Chez les électriciens et gaziers, parmi les conducteurs de bus et de métro, la grève de jeudi a connu un succès massif. Les cortèges, dans toute la France, ont été à la mesure de cette mobilisation. Ils ont vu ainsi leurs rangs grossis de salariés d’entreprises privés comme des secteurs menacés de la fonction publique, de l’éducation, de la santé ou de l’ANPE et des ASSEDIC. Alors donc, les privilégiés étaient de sortie ? C’est, en effet, au nom de l’équité que le gouvernement veut mettre à bas les régimes de retraite dits « spéciaux ». Le problème dans notre société, c’est que nous sommes toujours le privilégié de quelqu’un. Le fonctionnaire est un privilégié par rapport au salarié du privé. Ce dernier l’est à son tour au regard du chômeur puisqu’il a un emploi, même s’il ne sait pas pour combien de temps, alors que l’autre n’en a pas. Et ce chômeur encore indemnisé est un privilégié sur celui qui est en fin de droit, lequel n’a pas à se plaindre s’il a un toit quand le SDF n’en a plus.
C’est ainsi qu’on dresse les citoyens les uns contre les autres, chacun devant envier la situation de son voisin, ce dernier se sentir nanti et donc se taire face à celui qui a moins encore. Beau brouillage de pistes !
Rappelons tout de même qu’avoir un travail et pouvoir en vivre n’est pas un privilège mais un droit inscrit dans nos références constitutionnelles et foulé au pied.
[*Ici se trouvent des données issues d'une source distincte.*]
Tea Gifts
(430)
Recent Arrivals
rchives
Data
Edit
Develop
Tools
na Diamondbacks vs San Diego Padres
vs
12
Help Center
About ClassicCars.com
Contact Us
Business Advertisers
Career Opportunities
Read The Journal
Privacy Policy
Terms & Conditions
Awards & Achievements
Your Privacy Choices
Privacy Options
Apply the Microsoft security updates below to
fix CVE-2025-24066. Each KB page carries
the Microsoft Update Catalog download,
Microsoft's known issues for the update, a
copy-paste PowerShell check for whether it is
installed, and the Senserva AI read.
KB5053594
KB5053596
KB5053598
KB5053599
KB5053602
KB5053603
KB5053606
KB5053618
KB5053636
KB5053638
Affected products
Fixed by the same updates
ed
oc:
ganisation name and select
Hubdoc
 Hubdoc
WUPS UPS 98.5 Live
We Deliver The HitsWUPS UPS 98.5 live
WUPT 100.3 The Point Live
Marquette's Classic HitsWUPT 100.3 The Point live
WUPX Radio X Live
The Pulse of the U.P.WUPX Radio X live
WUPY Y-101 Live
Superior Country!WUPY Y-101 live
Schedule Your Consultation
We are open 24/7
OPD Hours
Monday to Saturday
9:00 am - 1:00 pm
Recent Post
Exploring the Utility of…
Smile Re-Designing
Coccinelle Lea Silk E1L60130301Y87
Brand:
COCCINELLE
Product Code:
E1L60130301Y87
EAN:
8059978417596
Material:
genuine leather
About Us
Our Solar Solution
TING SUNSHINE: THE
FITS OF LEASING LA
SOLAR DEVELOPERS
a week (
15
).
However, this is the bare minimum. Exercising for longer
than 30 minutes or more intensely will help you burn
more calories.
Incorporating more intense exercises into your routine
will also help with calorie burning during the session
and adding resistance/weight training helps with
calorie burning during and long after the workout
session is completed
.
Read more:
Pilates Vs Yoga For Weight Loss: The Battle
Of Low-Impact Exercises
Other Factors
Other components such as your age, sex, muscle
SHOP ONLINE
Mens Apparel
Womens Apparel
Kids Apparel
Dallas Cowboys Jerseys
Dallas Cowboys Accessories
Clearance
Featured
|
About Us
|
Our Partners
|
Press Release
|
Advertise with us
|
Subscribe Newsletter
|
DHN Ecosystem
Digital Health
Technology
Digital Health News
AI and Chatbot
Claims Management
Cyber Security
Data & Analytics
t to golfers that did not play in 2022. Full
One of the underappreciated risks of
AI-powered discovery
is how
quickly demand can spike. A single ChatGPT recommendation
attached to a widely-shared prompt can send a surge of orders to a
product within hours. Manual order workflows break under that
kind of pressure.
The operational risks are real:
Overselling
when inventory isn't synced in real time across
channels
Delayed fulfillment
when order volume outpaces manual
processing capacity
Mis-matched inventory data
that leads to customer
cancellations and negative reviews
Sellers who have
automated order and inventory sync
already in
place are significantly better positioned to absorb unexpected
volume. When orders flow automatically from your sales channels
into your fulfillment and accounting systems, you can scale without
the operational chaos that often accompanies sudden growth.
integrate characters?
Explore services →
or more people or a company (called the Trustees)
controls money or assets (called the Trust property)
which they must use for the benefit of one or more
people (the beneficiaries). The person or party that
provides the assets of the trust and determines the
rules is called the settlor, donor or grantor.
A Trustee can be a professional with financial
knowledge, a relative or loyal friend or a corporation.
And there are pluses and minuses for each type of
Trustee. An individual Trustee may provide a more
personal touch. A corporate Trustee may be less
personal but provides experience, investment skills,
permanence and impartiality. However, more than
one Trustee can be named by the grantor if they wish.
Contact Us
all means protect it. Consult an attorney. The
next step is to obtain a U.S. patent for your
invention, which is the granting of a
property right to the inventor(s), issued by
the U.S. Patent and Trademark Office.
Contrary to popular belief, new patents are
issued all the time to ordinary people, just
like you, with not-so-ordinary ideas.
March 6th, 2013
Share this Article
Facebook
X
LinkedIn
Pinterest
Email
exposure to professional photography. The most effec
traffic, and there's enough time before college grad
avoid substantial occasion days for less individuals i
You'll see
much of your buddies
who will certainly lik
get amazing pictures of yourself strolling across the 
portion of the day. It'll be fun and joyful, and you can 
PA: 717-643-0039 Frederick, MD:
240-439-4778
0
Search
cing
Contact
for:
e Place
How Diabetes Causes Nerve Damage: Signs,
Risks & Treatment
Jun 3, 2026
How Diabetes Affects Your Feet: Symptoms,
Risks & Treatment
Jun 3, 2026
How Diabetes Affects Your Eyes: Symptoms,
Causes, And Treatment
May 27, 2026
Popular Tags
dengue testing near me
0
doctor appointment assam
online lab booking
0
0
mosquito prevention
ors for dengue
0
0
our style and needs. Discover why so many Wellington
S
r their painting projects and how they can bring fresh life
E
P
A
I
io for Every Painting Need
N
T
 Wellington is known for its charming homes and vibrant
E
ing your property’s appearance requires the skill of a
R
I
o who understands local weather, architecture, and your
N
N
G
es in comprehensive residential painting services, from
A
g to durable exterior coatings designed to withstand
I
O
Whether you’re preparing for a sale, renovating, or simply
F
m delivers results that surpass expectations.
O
Et plus ce droit est violé, plus il convient de faire diversion dès fois que des impudents réclament leur dû de citoyen.
N’oublions pas : quand on porte atteinte à un droit, c’est toujours avec l’objectif d’en détruire mille autres et de donner le change.
Les consciences semblent s’éclairer de ce point de vue.
Nous voyons un peu mieux ce qui se dissimulait derrière le « tout devient possible » de Sarkozy, la « rupture », le nouveau contrat social fondé sur « le mérite, le travail, l’égalité des chances ».
Le quinquennat a débuté avec un cadeau fiscal de 15 milliards d’€ aux plus riches. Il se poursuit avec le pillage de notre pacte social qui reposait sur un minimum d’exigence de redistribution sociale des richesses.
Dans la nuit du 4 août 1789, la Révolution française abolissait les privilèges, les vrais, ceux qui permettaient aux aristocrates de vivre de la sueur du peuple, de s’enrichir en dormant.
Sarkozy s’applique à les rétablir en nous faisant prendre des vessies pour des lanternes. Mais cela ne dure qu’un temps. La lumière même blafarde n’a qu’un défaut : elle éclaire.